Dans un contexte européen marqué par la remontée de courants d’extrême droite, où la France n’est pas épargnée comme en témoignent les mobilisations réactionnaires qui se développent, nos organisations restent déterminées
à combattre les idées, les propos et les pratiques xénophobes, homophobes, sexistes, racistes et antirépublicaines.
C’est notamment parce que la montée des idées et de l’influence de l’extrême droite, et particulièrement du Front national, impacte de plus en plus le monde du travail et l’ensemble de la société que le mouvement syndical est concerné et doit prendre ses responsabilités.
Nous savons que l’absence d’alternatives à la crise, l’aggravation de la situation sociale subies par les travailleurs de toutes origines, du privé comme du public, mais aussi par les chômeurs, les jeunes et les retraités fournissent un terreau exploité par l’extrême droite.
Nos organisations syndicales s’engagent à lutter contre l’imposture sociale de l’extrême droite. Nous décidons d’une campagne de longue durée marquée par des initiatives larges communes dans les entreprises, les administrations, les services publics et les universités, appuyée sur un travail concret de terrain. Nous décidons d’agir ensemble dans la durée et de nous doter d’outils et de moyens permanents pour faire face à l’extrême droite. D’ores et déjà, dans les semaines qui viennent, des initiatives unitaires s’organisent dans plusieurs régions.
Notre travail s’inscrit dans le prolongement de l’appel « La préférence nationale n’est pas compatible avec le syndicalisme », signé en mars 2011.
Nos organisations, CGT, FSU, Solidaires, UNEF, UNL et Fidl, appellent toutes les organisations syndicales à rassembler leurs forces contre l’extrême droite, ses idées, ses pratiques, à nous retrouver pour poursuivre cet engagement.

Unitaires contre l’extrême droite, ses idées, ses pratiques

Communiqué commun

Lancement de la campagne unitaire des organisations syndicales et étudiantes CGT, FSU, Solidaires, UNEF, UNL, FIDL

Unitaires contre l’extrême droite, ses idées, ses pratiques.

Les absences de réponses aux questions sociales vécues par les salariés, les privés d’emploi, les retraités mais aussi les jeunes ainsi que la crise avec ses conséquences dramatiques fournissent un terreau exploité par l’extrême droite. Les politiques d’austérité génèrent une aggravation du chômage, le développement des inégalités sociales, de la précarité, de la pauvreté et des processus d’exclusion.
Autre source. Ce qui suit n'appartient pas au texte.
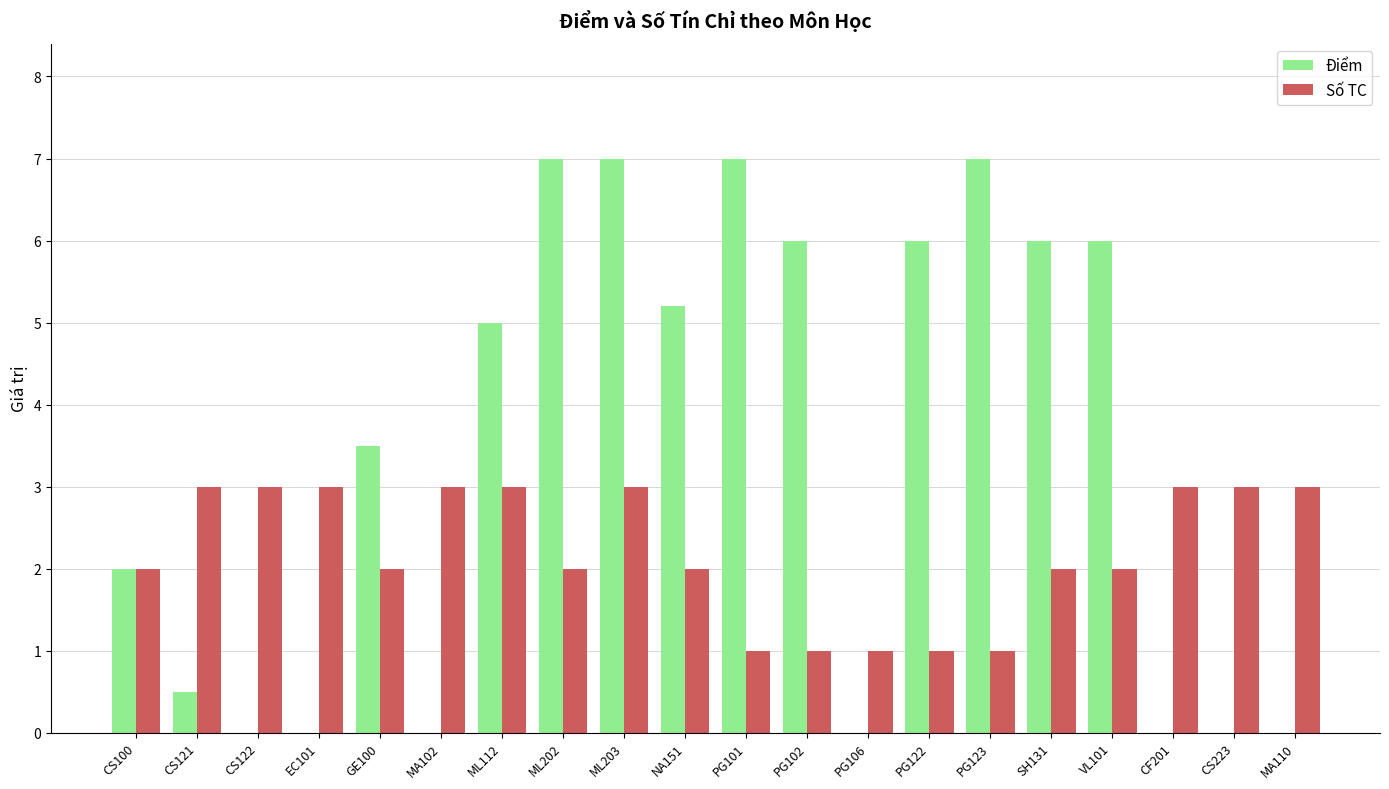

What is the spread (max minus min) of values at CS121?

2.5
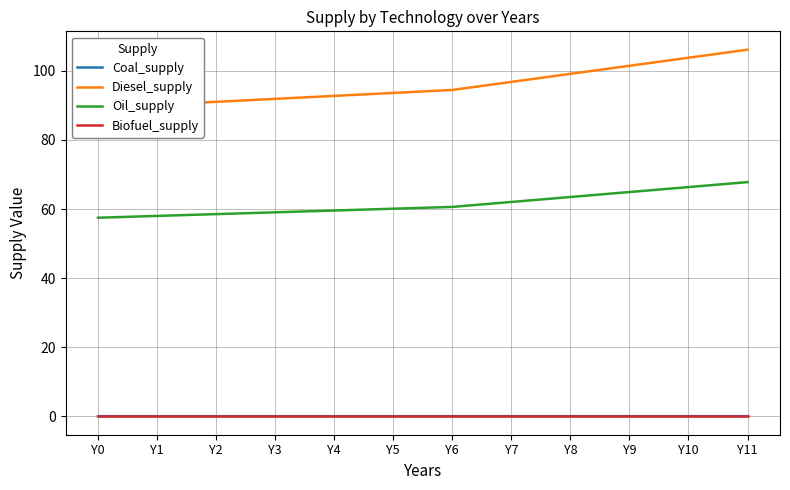

What is the sum of all Diesel_supply values?

1150.5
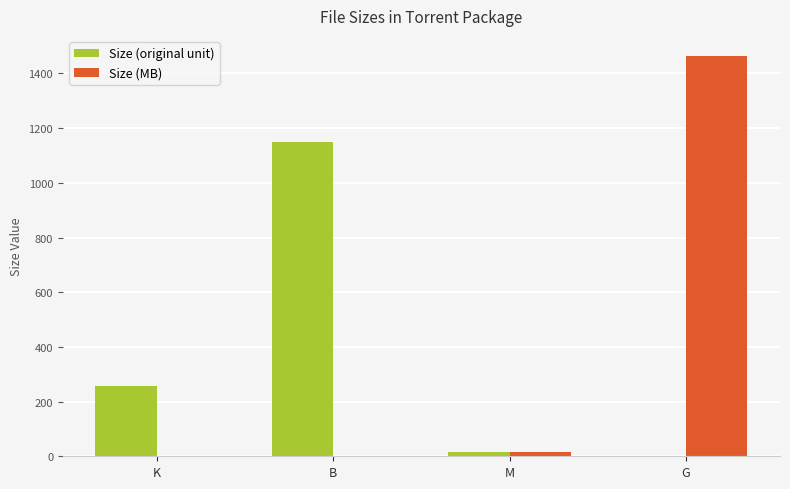

The value of Size (original unit) at G is 1.4. True or false?

True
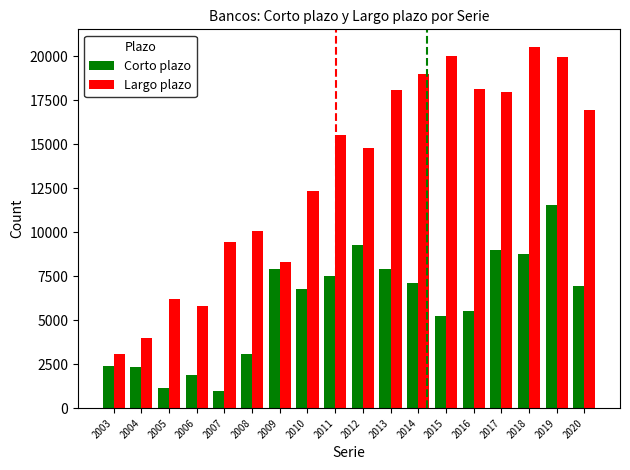

Is the value of Largo plazo at 2005 greater than the value of Corto plazo at 2019?

No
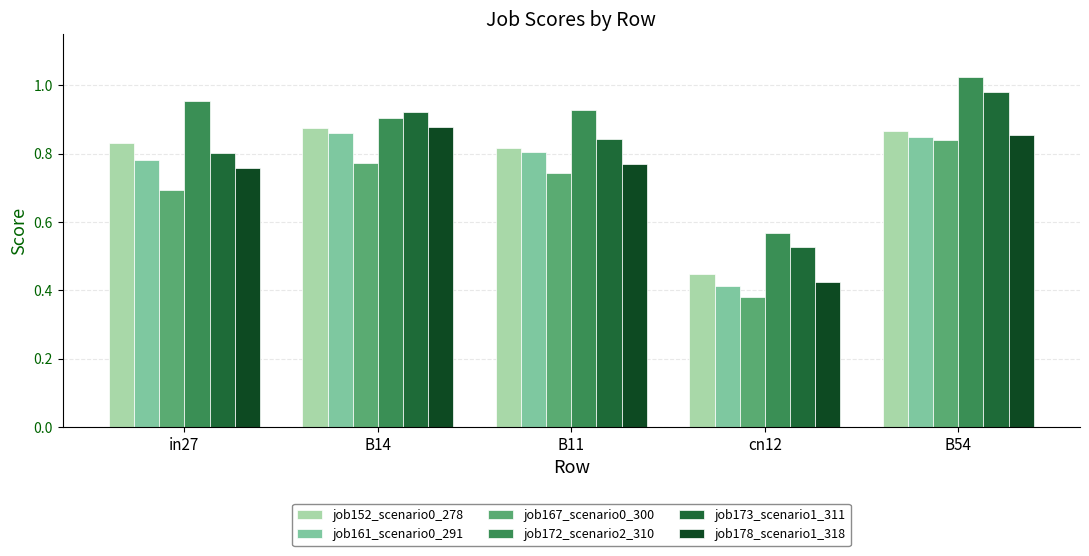

Which category has the highest value in the job172_scenario2_310 series?

B54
Cela accroît la désespérance sociale.

La montée des idées et de l’influence de l’extrême droite, et particulièrement du Front National, impacte le monde du travail et par conséquent le mouvement syndical.. Par leur histoire, leurs traditions, leurs valeurs, dans leurs pratiques et leurs capacités à proposer et agir au quotidien contre les inégalités et les injustices, les organisations syndicales sont confrontées aux propos, aux programmes, aux idées et pratiques de l’extrême droite, qu’elles sont déterminées à combattre.

Dans un contexte européen marqué par la remontée de courant d’extrême droite, nos organisations syndicales récusent la banalisation d’un parti dont l’histoire, les idées et pratiques n’en demeurent pas moins antirépublicaines, xénophobes et sexistes. Les organisations syndicales CGT, FSU et Solidaires ont décidé d’initier un travail en commun afin d’unir leurs forces pour construire un argumentaire, utilisable par tous les militants sur l’ensemble des territoires, sur les différentes questions sociales en jeu.

Ce travail s’inscrit dans le prolongement de l’appel « La préférence nationale n’est pas compatible avec le syndicalisme » signée en mars 2011.

Pour lancer cette campagne commune, elles organisent une journée de travail sous forme d’ateliers autour de thématiques diverses, le 29 janvier prochain à Paris. Cette journée se conclura par un temps fort d’expression syndicale, sous la forme d’un meeting avec la participation des premiers responsables de nos organisations, à Montreuil.

Nous entamerons ainsi une campagne de longue durée qui sera marquée par des initiatives larges communes dans les entreprises, administrations, services publics, localités et départements.